Se supone que la poesía, es decir la poiesis, es la consecuencia más alta de la cultura en una determinada civilización.
Por ello, el filósofo alemán Theodor Adorno sentenció: “No se puede escribir poesía después de Auschwitz”, y el teólogo norteamericano Jack Miles, afirma en su libro “Dios, una biografía” que Jehová, una deidad que mantenía comunicación cotidiana con su pueblo a través de los profetas, enmudece luego de hacer padecer injustamente a Job. Metáfora que cobra sentido si Job es el pueblo judío sometido al holocausto.
Tanto el filósofo como el teólogo, llaman la atención al hecho de que una civilización que tolera y celebra la barbarie ha perdido su razón de existir, lo que, desde una concepción humanista de la cultura, sería rigurosamente cierto.
El problema reside en que la esencia de la evolución en Occidente no reside en el crecimiento de su cultura sino en su capacidad de acumular riqueza. Así las cosas, su pretendido progreso no es otra cosa que una regresión cada vez más compulsiva a su condición animal.
No de otra forma se puede entender que desde 1948, la población palestina esté condenada a su desa-parición de la faz de la tierra, como los pueblos nativos de América, como el pueblo armenio, el pueblo kurdo, el pueblo camboyano, para citar algunos.

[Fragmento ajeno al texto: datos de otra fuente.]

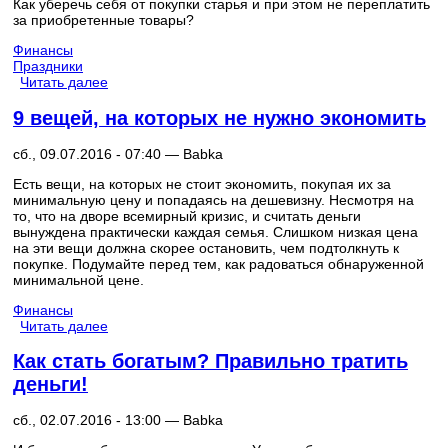
Как уберечь себя от покупки старья и при этом не переплатить
за приобретенные товары?
Финансы
Праздники
Читать далее
9 вещей, на которых не нужно экономить
сб., 09.07.2016 - 07:40 —
Babka
Есть вещи, на которых не стоит экономить, покупая их за
минимальную цену и попадаясь на дешевизну. Несмотря на
то, что на дворе всемирный кризис, и считать деньги
вынуждена практически каждая семья. Слишком низкая цена
на эти вещи должна скорее остановить, чем подтолкнуть к
покупке. Подумайте перед тем, как радоваться обнаруженной
минимальной цене.
Финансы
Читать далее
Как стать богатым? Правильно тратить
деньги!
сб., 02.07.2016 - 13:00 —
Babka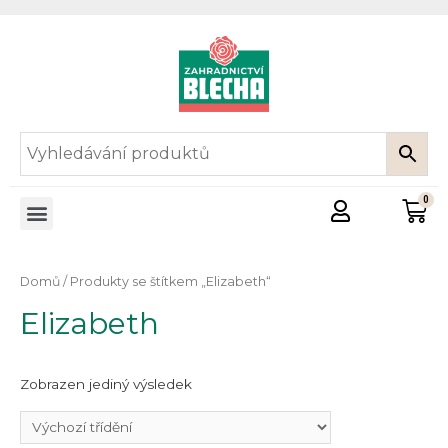
Domů
/ Produkty se štítkem „Elizabeth“
Elizabeth
Zobrazen jediný výsledek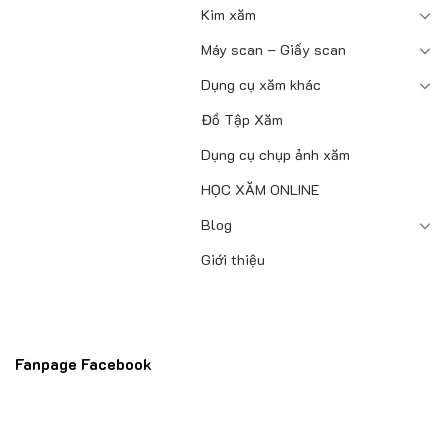
Kim xăm
Máy scan – Giấy scan
Dụng cụ xăm khác
Đồ Tập Xăm
Dụng cụ chụp ảnh xăm
HỌC XĂM ONLINE
Blog
Giới thiệu
Fanpage Facebook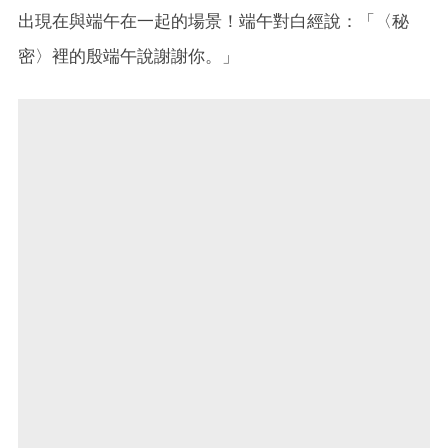
出現在與端午在一起的場景！端午對白經說：「〈秘
密〉裡的殷端午說謝謝你。」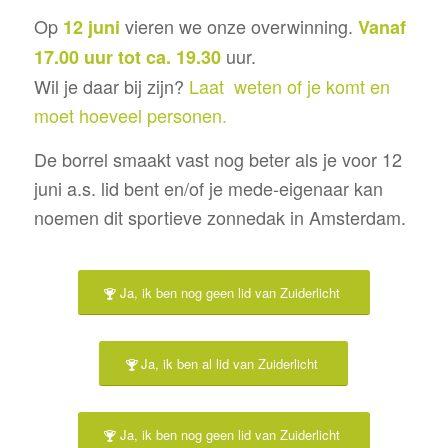
Op
vieren we onze overwinning.
12 juni
Vanaf
uur.
17.00 uur tot ca. 19.30
Wil je daar bij zijn?
Laat weten of je komt en
moet hoeveel personen.
De borrel smaakt vast nog beter als je voor 12
juni a.s. lid bent en/of je mede-eigenaar kan
noemen dit sportieve zonnedak in Amsterdam.
Ja, ik ben nog geen lid van Zuiderlicht
Ja, ik ben al lid van Zuiderlicht
Ja, ik ben nog geen lid van Zuiderlicht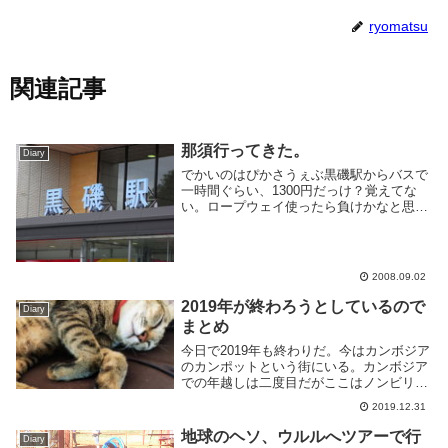
ryomatsu
関連記事
那須行ってきた。
Diary
でかいのはぴかさうぇぶ黒磯駅からバスで
一時間ぐらい、1300円だっけ？覚えてな
い。ロープウェイ使ったら負けかなと思っ
てる。ここ登山口。道は岩がごろごろして
て歩きにくい。ガイドの黄色い印が無かっ
たら迷いそう。これは大丈夫なの
か・・・？避難小屋...
2008.09.02
2019年が終わろうとしているので
Diary
まとめ
今日で2019年も終わりだ。今はカンボジア
のカンポットという街にいる。カンボジア
での年越しは二度目だがここはノンビリと
した田舎町といった感じで悪くない。今年
2019.12.31
は以前から行きたかった中央アジアのカザ
フスタン・キルギス・ウズベキスタンに南
地球のヘソ、ウルルへツアーで行
Diary
アジアの...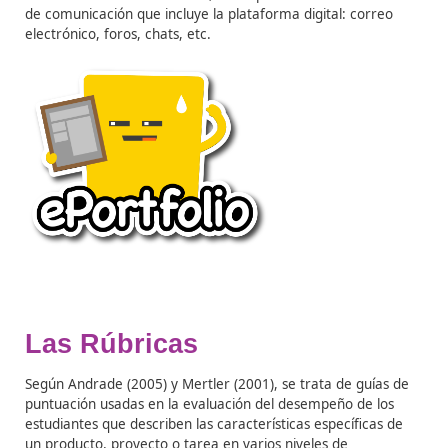
qué se ha elegido una determinada evidencia en relaci
el proceso de aprendizaje.
Esta reflexión permite al a
saber lo que está aprendiendo y al docente le facilita el
seguimiento del proceso de aprendizaje.
6. Comunicación de la información asociada al proc
aprendizaje:
se trata del momento en el que se ubica 
portafolio digital completo en la plataforma virtual, en 
se incluyen todas las evidencias y reflexiones del alum
que permiten ver si se han logrado los objetivos o
competencias planteadas al inicio del proceso formativ
Durante la elaboración del portafolio digital, el alumna
debe estar en contacto permanente con el tutor y el re
alumnado para resolver sus dudas, compartir sus
experiencias, etc., y así poder completarlo
satisfactoriamente. Para ello, se emplearán las herram
de comunicación que incluye la plataforma digital: cor
electrónico, foros, chats, etc.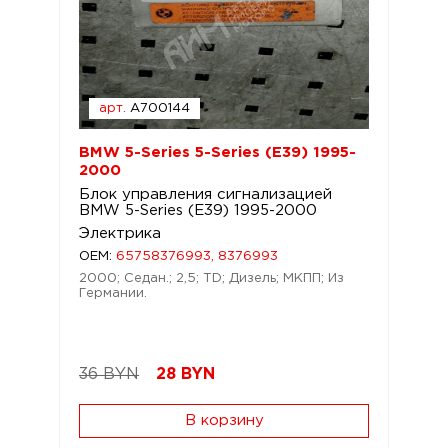
арт.
A700144
BMW 5-Series 5-Series (E39) 1995-
2000
Блок управления сигнализацией
BMW 5-Series (E39) 1995-2000
Электрика
OEM:
65758376993, 8376993
2000; Седан.; 2,5; TD; Дизель; МКПП; Из
Германии.
36 BYN
28
BYN
В корзину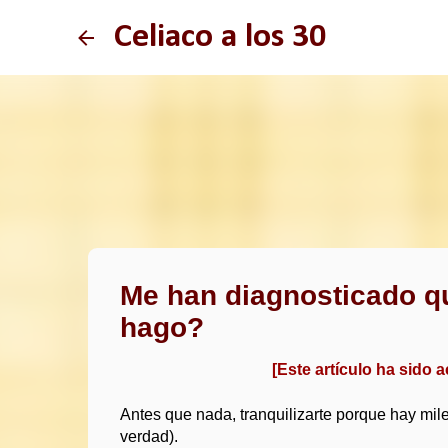
Celiaco a los 30
Me han diagnosticado qu
hago?
[Este artículo ha sido 
Antes que nada, tranquilizarte porque hay mil
verdad).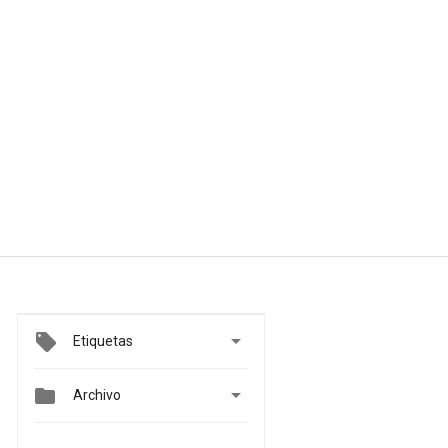

Etiquetas


Archivo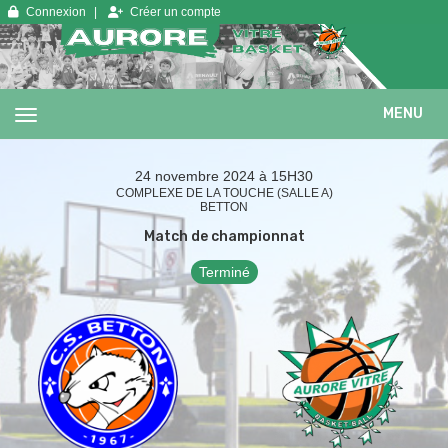
Panneau de gestion des cookies
Connexion
Créer un compte
MENU
24 novembre 2024 à 15H30
COMPLEXE DE LA TOUCHE (SALLE A)
BETTON
Match de championnat
Terminé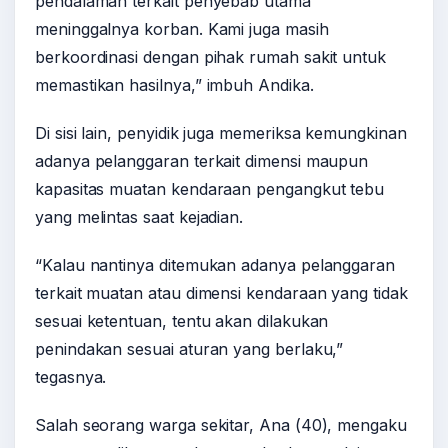
pendalaman terkait penyebab utama
meninggalnya korban. Kami juga masih
berkoordinasi dengan pihak rumah sakit untuk
memastikan hasilnya,” imbuh Andika.
Di sisi lain, penyidik juga memeriksa kemungkinan
adanya pelanggaran terkait dimensi maupun
kapasitas muatan kendaraan pengangkut tebu
yang melintas saat kejadian.
“Kalau nantinya ditemukan adanya pelanggaran
terkait muatan atau dimensi kendaraan yang tidak
sesuai ketentuan, tentu akan dilakukan
penindakan sesuai aturan yang berlaku,”
tegasnya.
Salah seorang warga sekitar, Ana (40), mengaku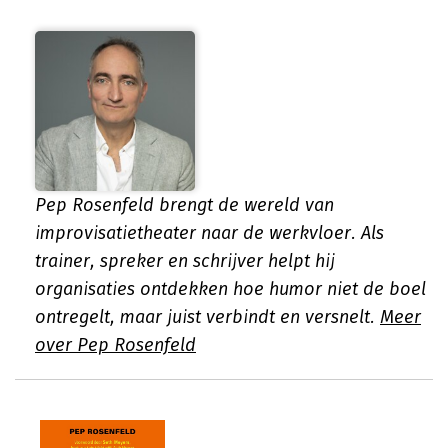
Pep Rosenfeld brengt de wereld van
improvisatietheater naar de werkvloer. Als
trainer, spreker en schrijver helpt hij
organisaties ontdekken hoe humor niet de boel
ontregelt, maar juist verbindt en versnelt.
Meer
over Pep Rosenfeld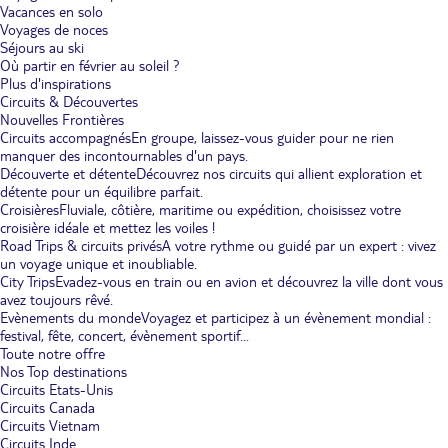
Vacances en solo
Voyages de noces
Séjours au ski
Où partir en février au soleil ?
Plus d'inspirations
Circuits & Découvertes
Nouvelles Frontières
Circuits accompagnés
En groupe, laissez-vous guider pour ne rien
manquer des incontournables d'un pays.
Découverte et détente
Découvrez nos circuits qui allient exploration et
détente pour un équilibre parfait.
Croisières
Fluviale, côtière, maritime ou expédition, choisissez votre
croisière idéale et mettez les voiles !
Road Trips & circuits privés
A votre rythme ou guidé par un expert : vivez
un voyage unique et inoubliable.
City Trips
Evadez-vous en train ou en avion et découvrez la ville dont vous
avez toujours rêvé.
Evènements du monde
Voyagez et participez à un évènement mondial :
festival, fête, concert, évènement sportif...
Toute notre offre
Nos Top destinations
Circuits Etats-Unis
Circuits Canada
Circuits Vietnam
Circuits Inde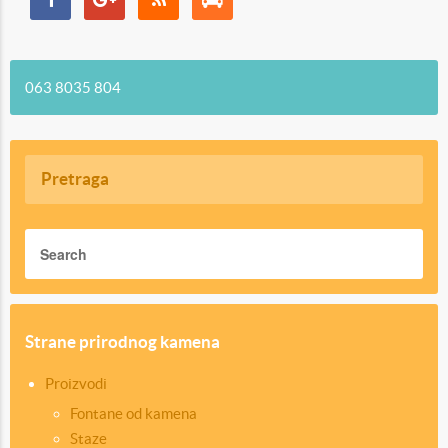
063 8035 804
Pretraga
Strane prirodnog kamena
Proizvodi
Fontane od kamena
Staze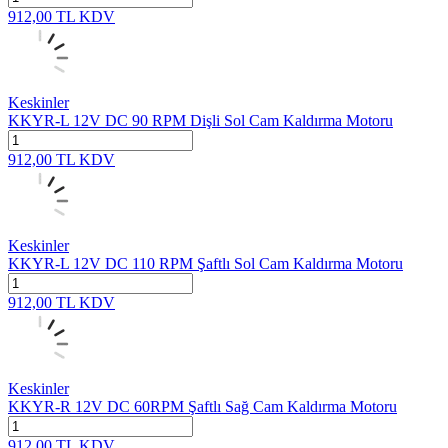
912,00
TL
KDV
Keskinler
KKYR-L 12V DC 90 RPM Dişli Sol Cam Kaldırma Motoru
912,00
TL
KDV
Keskinler
KKYR-L 12V DC 110 RPM Şaftlı Sol Cam Kaldırma Motoru
912,00
TL
KDV
Keskinler
KKYR-R 12V DC 60RPM Şaftlı Sağ Cam Kaldırma Motoru
912,00
TL
KDV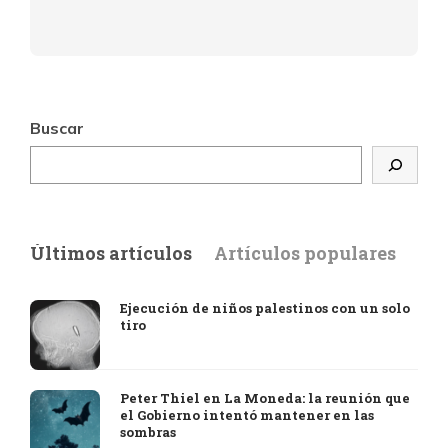
Buscar
Últimos artículos
Artículos populares
Ejecución de niños palestinos con un solo
tiro
Peter Thiel en La Moneda: la reunión que
el Gobierno intentó mantener en las
sombras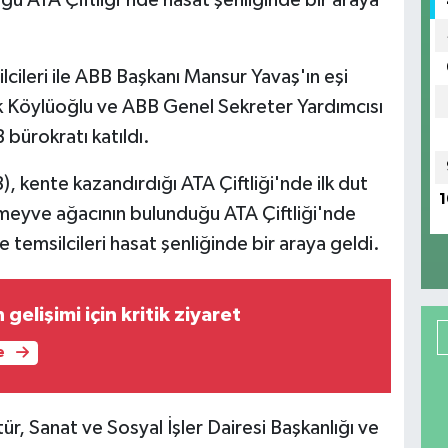
lcileri ile ABB Başkanı Mansur Yavaş'ın eşi
k Köylüoğlu ve ABB Genel Sekreter Yardımcısı
bürokratı katıldı.
, kente kazandırdığı ATA Çiftliği'nde ilk dut
1
n meyve ağacının bulunduğu ATA Çiftliği'nde
temsilcileri hasat şenliğinde bir araya geldi.
gelişimi için kritik ziyaret
e
ltür, Sanat ve Sosyal İşler Dairesi Başkanlığı ve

Simplemente porque su territorio se hace necesario para cumplir con una promesa realizada a través de un mito. Mito que se hace evidente por el poeta nacional palestino Mahmud Darwix, cuando en su libro “La presencia de la ausencia” se lee: “Aquí los asesiné y los vi bien muertos. ¿Cómo es que burlaron la muerte y desobedecieron mis órdenes… me desobedecieron a mí que soy quien insufla la vida y la muerte?” (…) “Corrió tanta sangre entre nosotros que el reguero le sirvió al enemigo para tranquilizar su conciencia, temerosa de lo que nos había hecho, no de lo que nosotros pudiéramos hacerle.”